#' Impute Missing Values
#'
#' @description
#' Missing values are imputed with some representative values and
#' statistical methods.
#'
#' @details
#' imputate_na() creates an imputation class.
#' The `imputation` class includes missing value position, imputed value,
#' and method of missing value imputation, etc.
#' The `imputation` class compares the imputed value with the original value
#' to help determine whether the imputed value is used in the analysis.
#'
#' See vignette("transformation") for an introduction to these concepts.
#'
#' @param .data a data.frame or a \code{\link{tbl_df}}.
#' @param xvar variable name to replace missing value.
#' @param yvar target variable.
#' @param method method of missing values imputation.
#' @param seed integer. the random seed used in mice. only used "mice" method.
#' @param print_flag logical. If TRUE, mice will print running log on console.
#' Use print_flag=FALSE for silent computation. Used only when method is "mice".
#' @param no_attrs logical. If TRUE, return numerical variable or categorical variable.
#' else If FALSE, imputation class.
#' @return An object of imputation class. or numerical variable or categorical variable.
#' if no_attrs is FALSE then return imputation class, else no_attrs is TRUE then return
#' numerical vector or factor.
#' Attributes of imputation class is as follows.
#' \itemize{
#' \item var_type : the data type of predictor to replace missing value.
#' \item method : method of missing value imputation.
#' \itemize{
#' \item predictor is numerical variable.
#' \itemize{
#' \item "mean" : arithmetic mean.
#' \item "median" : median.
#' \item "mode" : mode.
#' \item "knn" : K-nearest neighbors.
#' \item "rpart" : Recursive Partitioning and Regression Trees.
#' \item "mice" : Multivariate Imputation by Chained Equations.
#' }
#' \item predictor is categorical variable.
#' \itemize{
#' \item "mode" : mode.
#' \item "rpart" : Recursive Partitioning and Regression Trees.
#' \item "mice" : Multivariate Imputation by Chained Equations.
#' }
#' }
#' \item na_pos : position of missing value in predictor.
#' \item seed : the random seed used in mice. only used "mice" method.
#' \item type : "missing values". type of imputation.
#' \item message : a message tells you if the result was successful.

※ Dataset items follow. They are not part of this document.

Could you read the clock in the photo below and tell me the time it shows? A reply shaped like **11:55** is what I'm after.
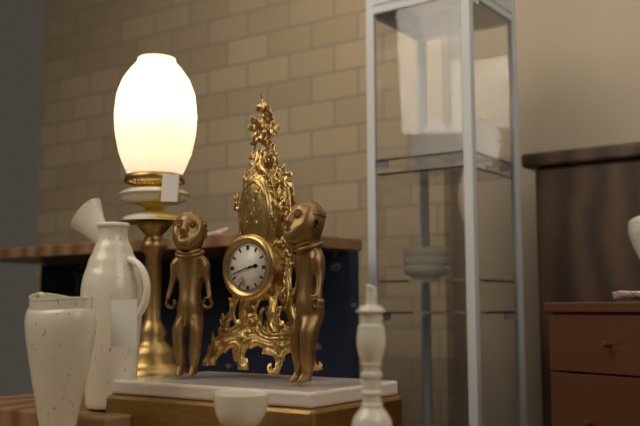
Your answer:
**2:42**
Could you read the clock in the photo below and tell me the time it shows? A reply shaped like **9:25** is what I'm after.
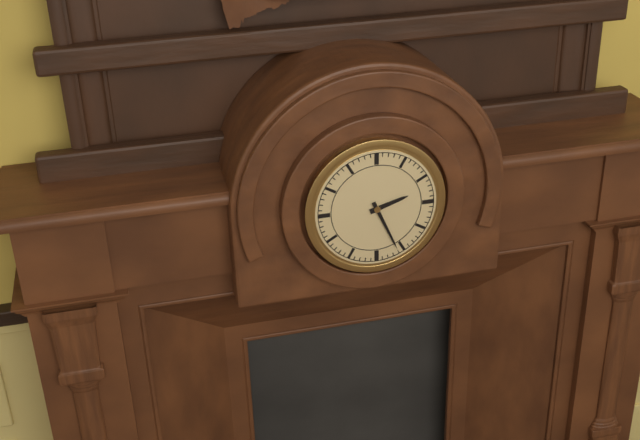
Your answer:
**2:26**
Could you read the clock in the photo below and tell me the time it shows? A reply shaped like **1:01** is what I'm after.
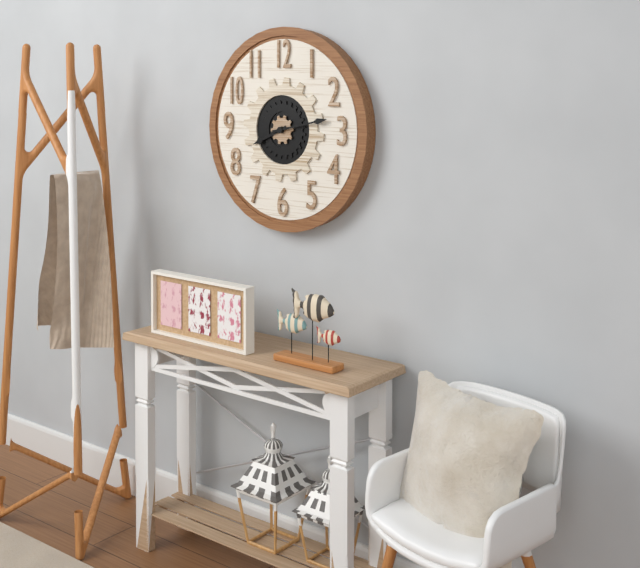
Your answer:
**8:13**
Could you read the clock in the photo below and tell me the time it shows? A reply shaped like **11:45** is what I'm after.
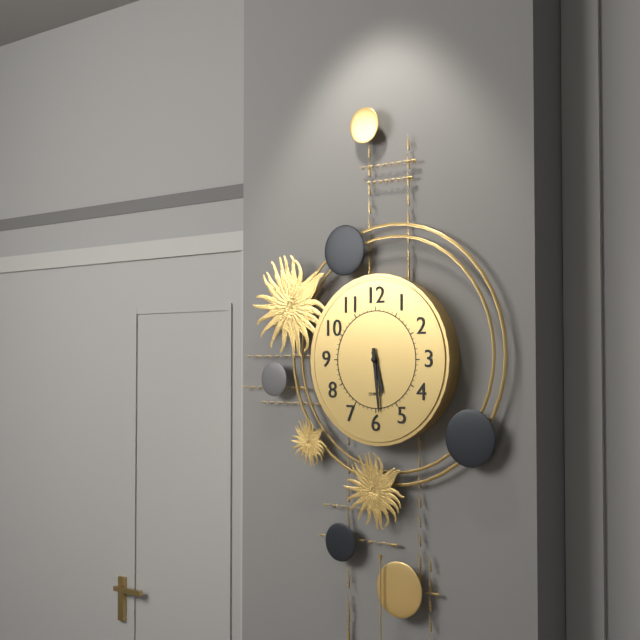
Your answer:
**5:29**
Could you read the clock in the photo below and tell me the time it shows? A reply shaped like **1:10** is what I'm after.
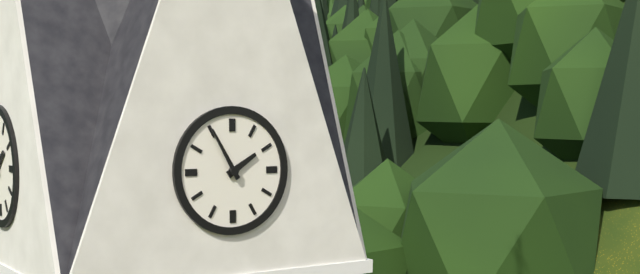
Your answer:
**1:55**
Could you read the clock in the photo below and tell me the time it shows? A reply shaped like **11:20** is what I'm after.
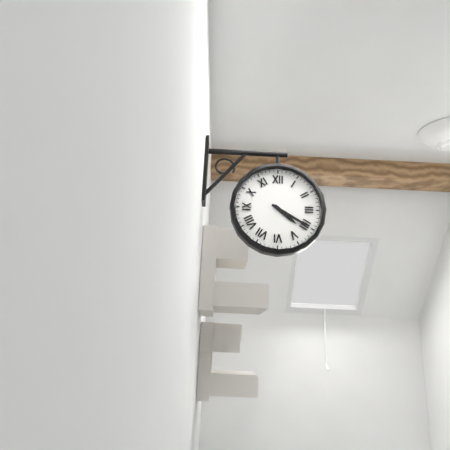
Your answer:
**4:20**
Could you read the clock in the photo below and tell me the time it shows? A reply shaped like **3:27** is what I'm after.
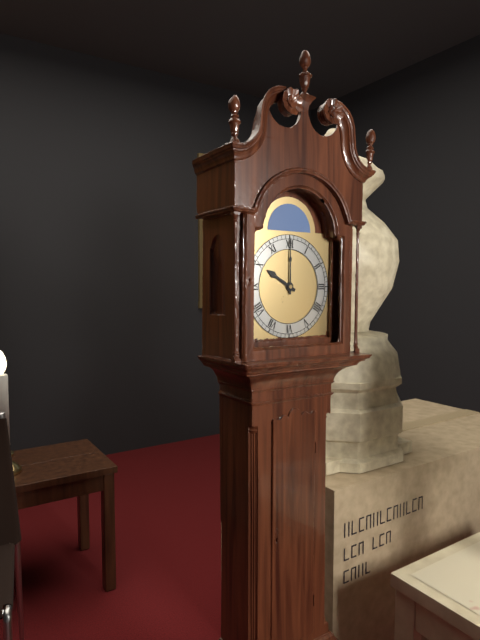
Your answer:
**10:00**
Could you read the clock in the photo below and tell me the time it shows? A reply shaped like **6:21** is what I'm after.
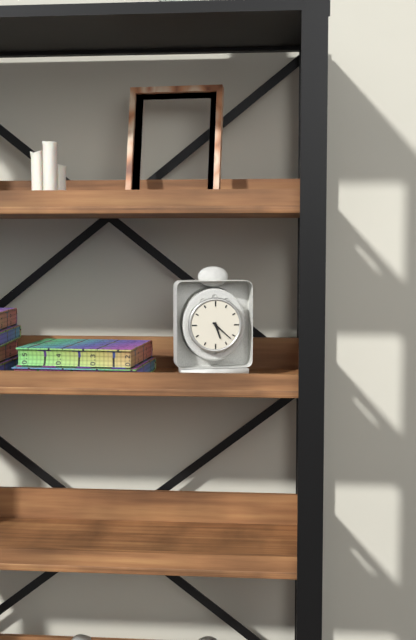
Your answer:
**5:22**
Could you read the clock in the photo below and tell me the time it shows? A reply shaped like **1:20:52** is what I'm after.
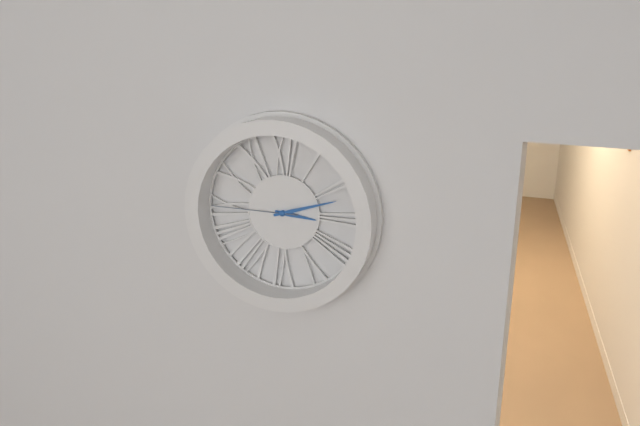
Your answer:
**3:12:45**
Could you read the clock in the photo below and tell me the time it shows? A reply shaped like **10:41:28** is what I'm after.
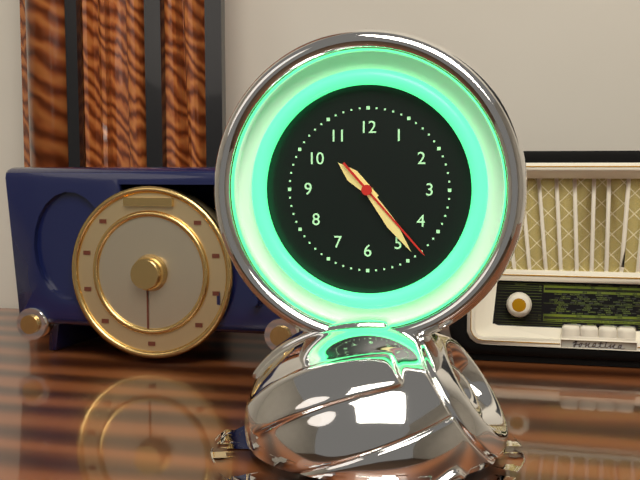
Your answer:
**10:24:23**
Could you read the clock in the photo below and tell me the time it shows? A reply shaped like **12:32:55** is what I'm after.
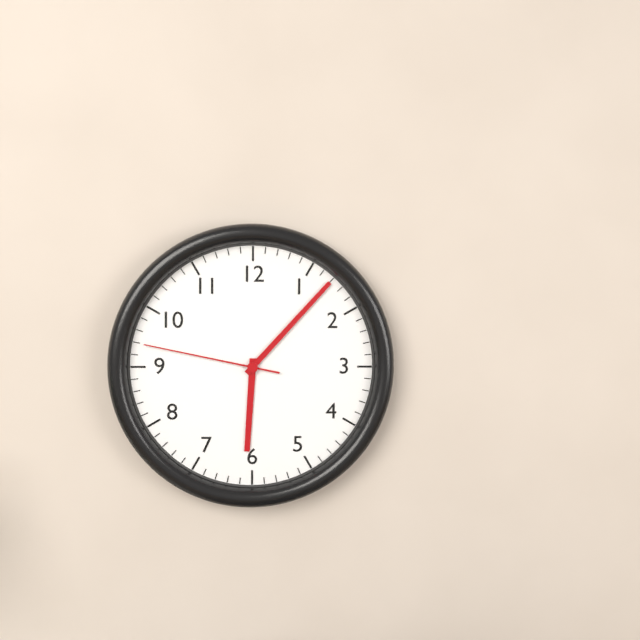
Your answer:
**6:07:47**
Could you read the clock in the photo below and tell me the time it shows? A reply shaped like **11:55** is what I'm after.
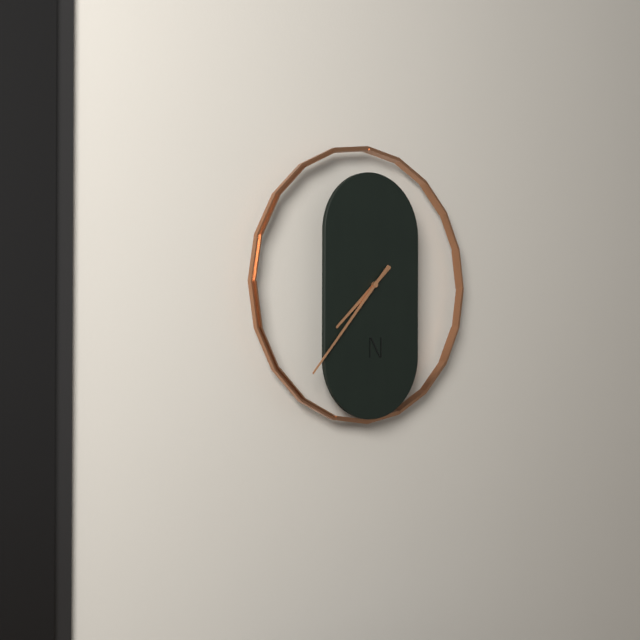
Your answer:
**7:37**
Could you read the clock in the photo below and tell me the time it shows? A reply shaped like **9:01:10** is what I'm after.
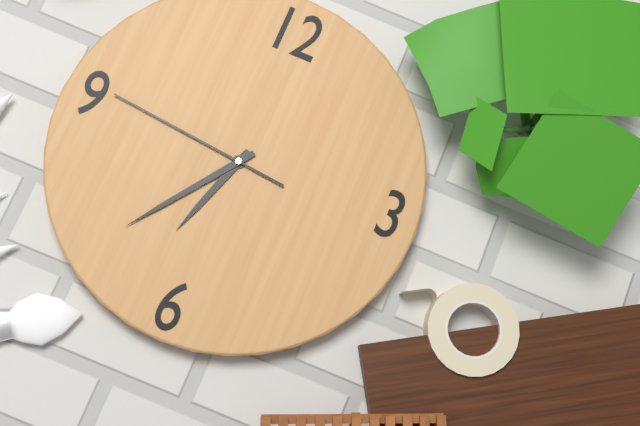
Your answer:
**6:36:46**
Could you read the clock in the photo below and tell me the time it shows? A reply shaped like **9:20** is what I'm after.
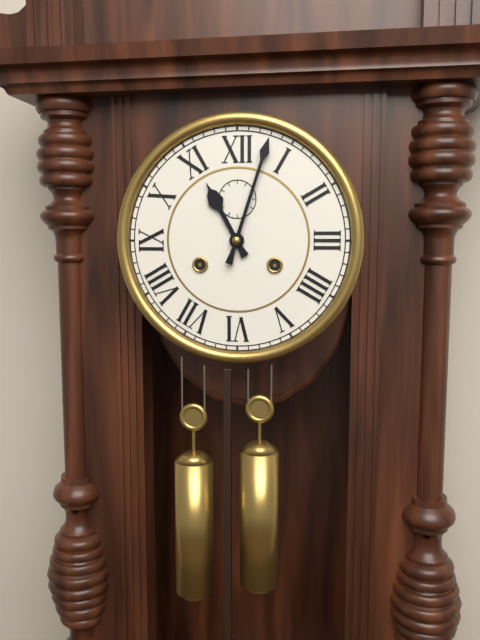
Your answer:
**11:03**
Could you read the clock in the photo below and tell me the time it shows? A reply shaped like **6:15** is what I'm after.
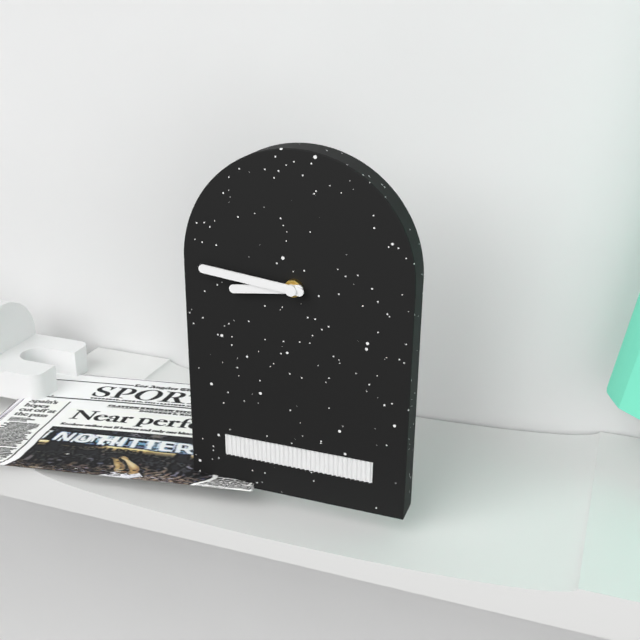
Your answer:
**8:46**
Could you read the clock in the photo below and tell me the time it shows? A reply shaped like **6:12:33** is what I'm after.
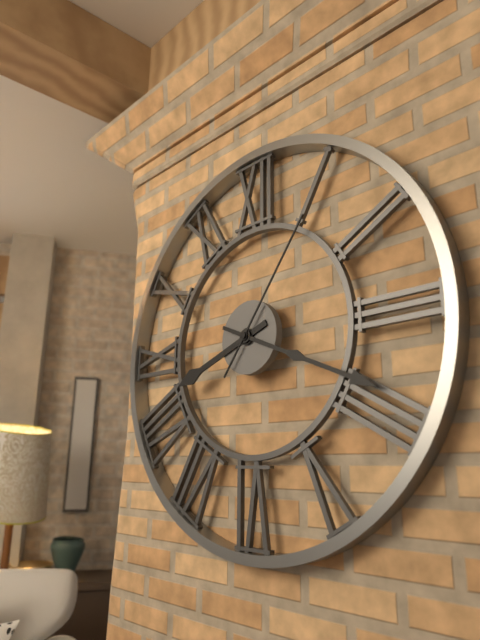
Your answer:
**8:19:06**
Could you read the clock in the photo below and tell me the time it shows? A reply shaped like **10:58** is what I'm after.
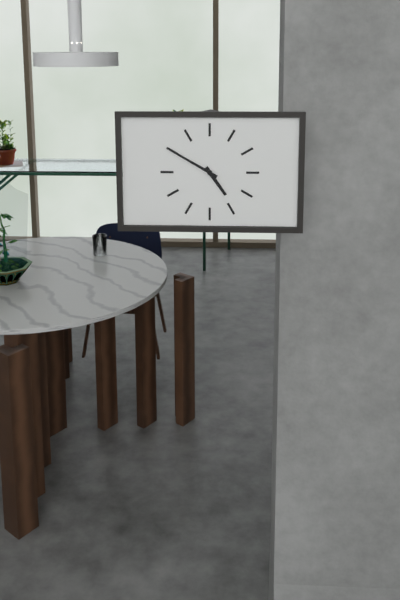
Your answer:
**4:50**
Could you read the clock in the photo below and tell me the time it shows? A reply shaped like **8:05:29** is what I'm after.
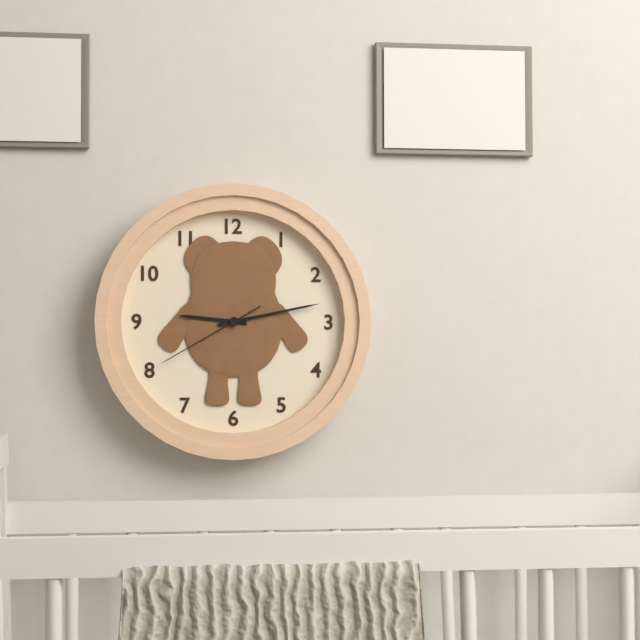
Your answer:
**9:13:40**
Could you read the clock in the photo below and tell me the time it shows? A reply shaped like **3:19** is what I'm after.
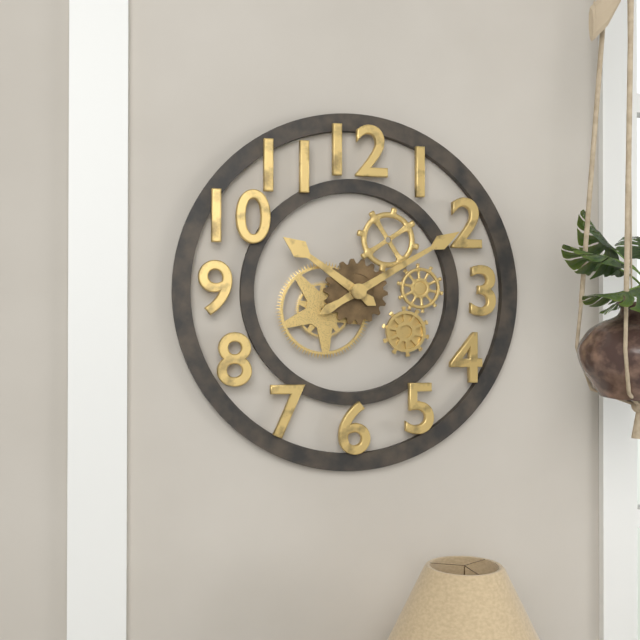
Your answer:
**10:10**
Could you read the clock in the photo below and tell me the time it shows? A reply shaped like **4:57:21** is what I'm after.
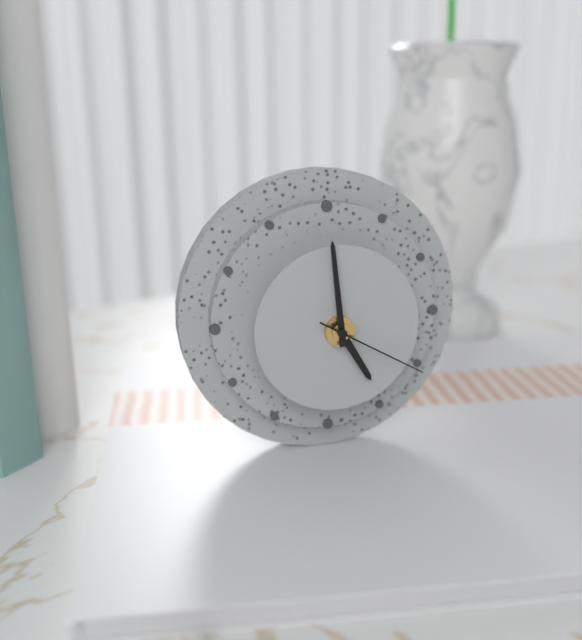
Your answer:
**4:59:20**
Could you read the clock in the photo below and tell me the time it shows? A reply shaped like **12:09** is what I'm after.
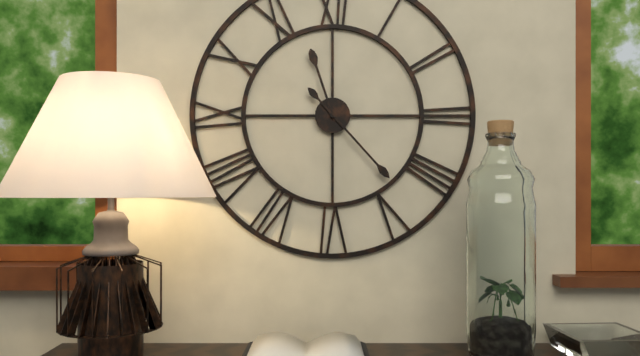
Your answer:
**11:23**
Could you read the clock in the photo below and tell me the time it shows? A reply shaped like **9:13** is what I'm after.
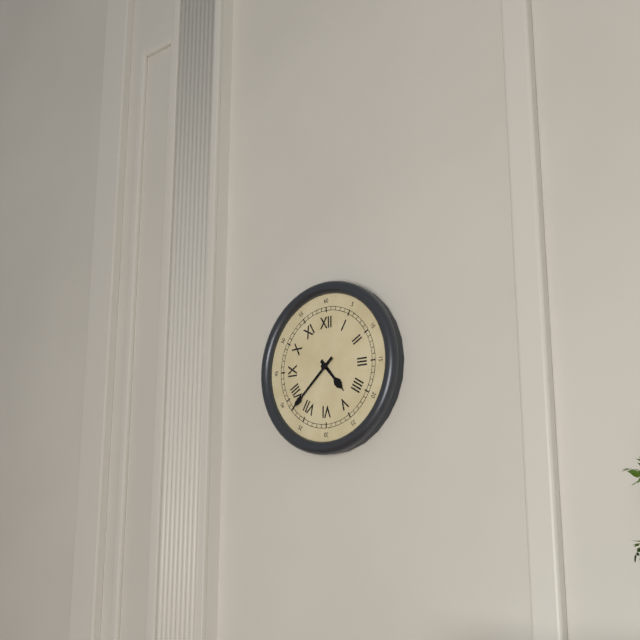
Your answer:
**4:38**
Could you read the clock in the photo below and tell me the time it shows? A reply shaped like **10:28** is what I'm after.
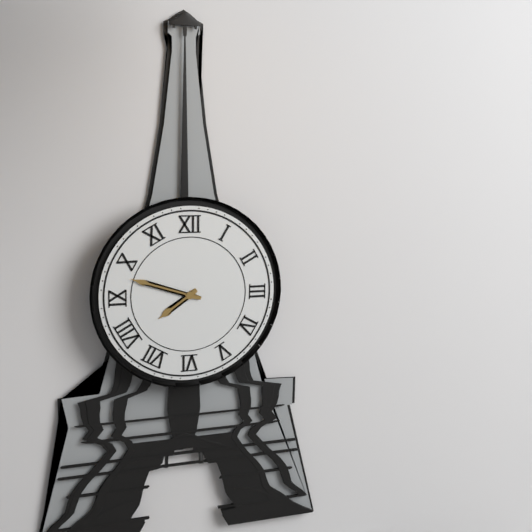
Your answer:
**7:48**
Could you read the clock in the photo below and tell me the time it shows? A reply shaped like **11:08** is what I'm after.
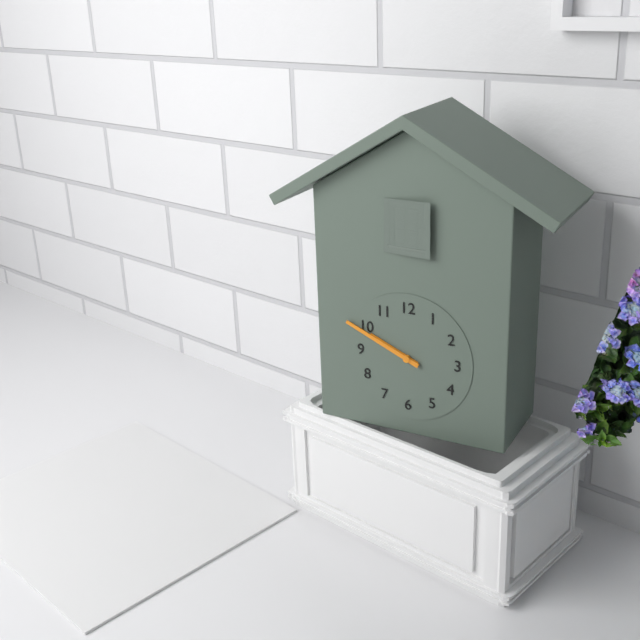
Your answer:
**9:49**
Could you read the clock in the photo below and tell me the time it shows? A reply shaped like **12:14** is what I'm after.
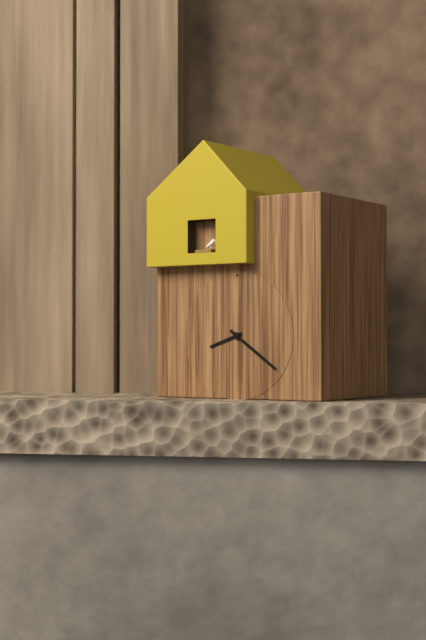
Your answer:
**8:21**
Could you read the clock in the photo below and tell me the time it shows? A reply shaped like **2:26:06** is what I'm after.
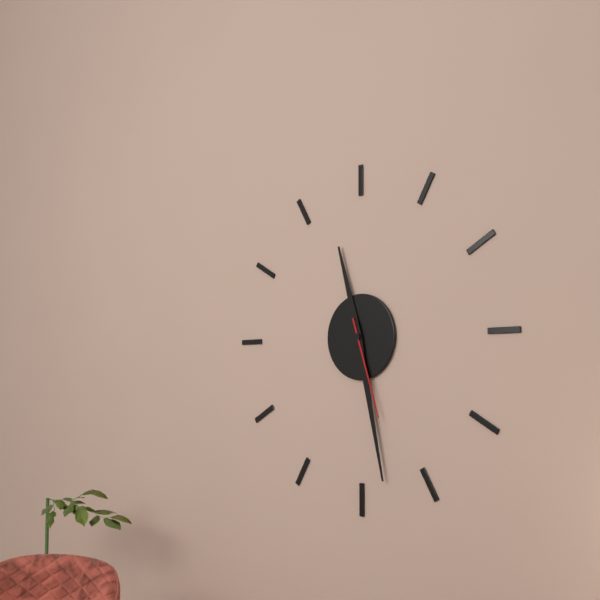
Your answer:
**11:28:27**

#' \item success : Whether the imputation was successful.
#' }
#' @seealso \code{\link{imputate_outlier}}.
#' @examples
#' # Generate data for the example
#' heartfailure2 <- heartfailure
#' heartfailure2[sample(seq(NROW(heartfailure2)), 20), "platelets"] <- NA
#' heartfailure2[sample(seq(NROW(heartfailure2)), 5), "smoking"] <- NA
#'
#' # Replace the missing value of the platelets variable with median
#' imputate_na(heartfailure2, platelets, method = "median")
#'
#' # Replace the missing value of the platelets variable with rpart
#' # The target variable is death_event.
#' # Require rpart package
#' imputate_na(heartfailure2, platelets, death_event, method = "rpart")
#'
#' # Replace the missing value of the smoking variable with mode
#' imputate_na(heartfailure2, smoking, method = "mode")
#'
#' ## using dplyr -------------------------------------
#' library(dplyr)
#'
#' # The mean before and after the imputation of the platelets variable
#' heartfailure2 %>%
#' mutate(platelets_imp = imputate_na(heartfailure2, platelets, death_event,
#' method = "knn", no_attrs = TRUE)) %>%
#' group_by(death_event) %>%
#' summarise(orig = mean(platelets, na.rm = TRUE),
#' imputation = mean(platelets_imp))
#'
#' # If the variable of interest is a numerical variable
#' # Require rpart package
#' platelets <- imputate_na(heartfailure2, platelets, death_event, method = "rpart")
#' platelets
#'
#' @export
#'
imputate_na <- function(.data, xvar, yvar, method, seed, print_flag, no_attrs) {
UseMethod("imputate_na")
}
#' @method imputate_na data.frame
#' @importFrom tidyselect vars_select
#' @importFrom rlang enquo
#' @export
imputate_na.data.frame <- function(.data, xvar, yvar = NULL,
method = c("mean", "median", "mode", "rpart", "knn", "mice"), seed = NULL,
print_flag = TRUE, no_attrs = FALSE) {
tryCatch(vars <- tidyselect::vars_select(names(.data), !! rlang::enquo(xvar)),
error = function(e) {
pram <- as.character(substitute(xvar))
stop(sprintf("Column %s is unknown", pram))
}, finally = NULL)
tryCatch(target <- tidyselect::vars_select(names(.data), !! rlang::enquo(yvar)),
error = function(e) {
pram <- as.character(substitute(yvar))
stop(sprintf("Column %s is unknown", pram))
}, finally = NULL)
method <- match.arg(method)
imputate_na_impl(.data, vars, target, method, seed, print_flag, no_attrs)
}
#' @import tibble
#' @import dplyr
#' @importFrom stats predict
#' @importFrom methods is
imputate_na_impl <- function(df, xvar, yvar, method, seed = NULL,
print_flag = TRUE, no_attrs = FALSE) {
type <- ""
if (is(pull(df, xvar))[1] %in% c("integer", "numeric")) {
type <- "numerical"
} else if (is(pull(df, xvar))[1] %in% c("factor", "ordered")) {
if (method %in% c("mean", "median", "knn")) {
stop(sprintf("Categorical variable(%s) not support %s method",
xvar, method))
}
type <- "categorical"
}
data <- pull(df, xvar)
na_pos <- which(is.na(data))
na_flag <- length(na_pos) > 0
if (!na_flag) {
warning(sprintf("There are no missing values in %s.", xvar))
}
get_mean <- function() {
ifelse(is.na(data), mean(data, na.rm = TRUE), data)
}
get_median <- function() {
ifelse(is.na(data), median(data, na.rm = TRUE), data)
}
get_mode <- function() {
tab <- table(data)
if (length(tab) == 0) {
return(rep(NA, length(data)))
}
if (type == "numerical")
mode_value <- as.numeric(names(tab)[which.max(tab)])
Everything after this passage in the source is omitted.